[Stored items from a collection]
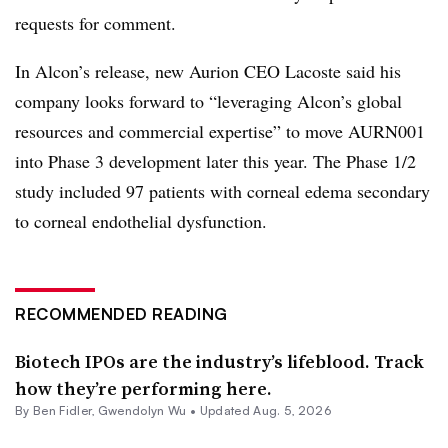
requests for comment.
In Alcon’s release, new Aurion CEO Lacoste said his
company looks forward to “leveraging Alcon’s global
resources and commercial expertise” to move AURN001
into Phase 3 development later this year. The Phase 1/2
study included 97 patients with corneal edema secondary
to corneal endothelial dysfunction.
RECOMMENDED READING
Biotech IPOs are the industry’s lifeblood. Track
how they’re performing here.
By
Ben Fidler
,
Gwendolyn Wu
•
Updated Aug. 5, 2026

■ WORK TO BE COMPLETED:
Where the word "corneal" shows up in a line of the entries above, copy that line.

■ RESULT BELOW:
study included 97 patients with corneal edema secondary
to corneal endothelial dysfunction.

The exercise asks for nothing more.